A few weeks ago, AAN Past President Bruce Sigsbee, MD, FAAN, and I met with CMS staff in the Clinical Standards Group to discuss what the practice requirements should look like for CCM. During the meeting, we presented recommendations that we believe will help assure that there will be enough practices, including specialists, to deliver CCM services to the Medicare beneficiaries who are eligible and will ultimately benefit. In particular, Dr. Sigsbee stressed that this service should not be limited to primary care because there are neurologists currently providing this service who should be allowed to bill for CCM. He also said that CMS should not require physicians to hire physician assistants or advanced practice nurses in order to perform CCM.
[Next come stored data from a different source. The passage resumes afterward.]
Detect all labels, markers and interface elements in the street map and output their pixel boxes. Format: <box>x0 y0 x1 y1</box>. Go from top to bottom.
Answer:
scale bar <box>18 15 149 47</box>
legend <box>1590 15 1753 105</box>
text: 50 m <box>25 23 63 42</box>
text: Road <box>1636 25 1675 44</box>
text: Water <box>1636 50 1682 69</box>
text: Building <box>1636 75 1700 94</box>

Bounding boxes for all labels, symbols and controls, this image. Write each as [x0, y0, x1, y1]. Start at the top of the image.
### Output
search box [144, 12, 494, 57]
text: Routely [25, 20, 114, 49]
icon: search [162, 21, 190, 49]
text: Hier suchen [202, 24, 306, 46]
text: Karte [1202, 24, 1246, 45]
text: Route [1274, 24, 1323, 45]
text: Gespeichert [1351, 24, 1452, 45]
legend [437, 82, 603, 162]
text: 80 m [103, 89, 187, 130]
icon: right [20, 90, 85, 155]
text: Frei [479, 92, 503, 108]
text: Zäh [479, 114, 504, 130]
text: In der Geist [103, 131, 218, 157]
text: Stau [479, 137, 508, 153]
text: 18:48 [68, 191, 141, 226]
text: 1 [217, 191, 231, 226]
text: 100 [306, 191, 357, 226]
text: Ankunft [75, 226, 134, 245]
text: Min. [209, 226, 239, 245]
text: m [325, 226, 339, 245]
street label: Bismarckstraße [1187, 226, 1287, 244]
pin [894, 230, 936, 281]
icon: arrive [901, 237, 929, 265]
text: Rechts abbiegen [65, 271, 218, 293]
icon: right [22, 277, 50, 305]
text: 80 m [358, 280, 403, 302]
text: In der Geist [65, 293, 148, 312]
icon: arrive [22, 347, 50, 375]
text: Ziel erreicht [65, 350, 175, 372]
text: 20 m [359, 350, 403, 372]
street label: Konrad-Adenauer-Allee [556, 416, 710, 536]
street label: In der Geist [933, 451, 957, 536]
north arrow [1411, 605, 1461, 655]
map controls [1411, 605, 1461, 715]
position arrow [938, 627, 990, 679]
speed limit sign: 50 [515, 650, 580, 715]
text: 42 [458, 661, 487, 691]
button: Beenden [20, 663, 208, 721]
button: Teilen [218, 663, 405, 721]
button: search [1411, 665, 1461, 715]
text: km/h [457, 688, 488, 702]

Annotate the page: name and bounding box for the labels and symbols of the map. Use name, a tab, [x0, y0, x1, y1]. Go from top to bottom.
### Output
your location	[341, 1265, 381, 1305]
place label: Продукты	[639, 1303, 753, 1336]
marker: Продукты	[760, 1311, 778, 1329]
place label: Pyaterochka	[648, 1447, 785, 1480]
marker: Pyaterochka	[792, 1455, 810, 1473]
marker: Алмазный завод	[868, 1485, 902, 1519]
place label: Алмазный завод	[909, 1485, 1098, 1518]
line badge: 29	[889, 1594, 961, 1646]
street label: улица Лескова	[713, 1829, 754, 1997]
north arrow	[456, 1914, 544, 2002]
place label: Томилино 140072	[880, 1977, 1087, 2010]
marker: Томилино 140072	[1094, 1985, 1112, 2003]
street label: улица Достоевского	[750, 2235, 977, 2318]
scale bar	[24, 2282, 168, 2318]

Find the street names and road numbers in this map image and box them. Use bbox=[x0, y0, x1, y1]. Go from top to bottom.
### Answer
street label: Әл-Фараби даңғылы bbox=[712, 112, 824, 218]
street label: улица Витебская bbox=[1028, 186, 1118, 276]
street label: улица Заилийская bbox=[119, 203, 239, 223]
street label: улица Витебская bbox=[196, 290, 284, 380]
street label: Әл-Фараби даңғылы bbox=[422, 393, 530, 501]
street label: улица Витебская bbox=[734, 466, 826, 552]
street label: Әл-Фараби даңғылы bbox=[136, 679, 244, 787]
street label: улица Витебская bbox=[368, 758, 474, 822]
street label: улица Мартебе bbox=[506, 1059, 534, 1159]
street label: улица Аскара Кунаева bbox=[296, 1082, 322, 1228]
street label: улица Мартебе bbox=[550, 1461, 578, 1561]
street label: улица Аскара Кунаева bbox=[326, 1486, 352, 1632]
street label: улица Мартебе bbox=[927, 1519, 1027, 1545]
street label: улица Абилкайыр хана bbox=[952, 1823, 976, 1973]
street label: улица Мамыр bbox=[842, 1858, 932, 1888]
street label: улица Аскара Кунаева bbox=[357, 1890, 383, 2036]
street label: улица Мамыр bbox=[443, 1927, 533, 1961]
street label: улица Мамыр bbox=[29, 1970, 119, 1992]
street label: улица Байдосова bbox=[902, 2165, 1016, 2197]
CMS will release their practice requirements for CCM in the 2015 Medicare Physician Fee Schedule proposed rule later this year and you can count on the AAN to stand up for neurology.

View the New AAN Two-Midnight Inpatient Admission Checklist for TIA and Seizures 
The AAN developed a Two-Midnight Inpatient Admission checklist that members can reference when treating patients with TIA or seizures. Effective October 1, 2013, CMS now applies a two-midnight definition for hospitalizations. Physicians should admit as inpatients, patients they expect will require two or more midnights of hospital services. Otherwise, the physician should treat the patient on an outpatient basis unless and until she or he has received hospital services that span two midnights. The Two-Midnight Inpatient checklist is available on the Practice Management Resources page under Additional Resources.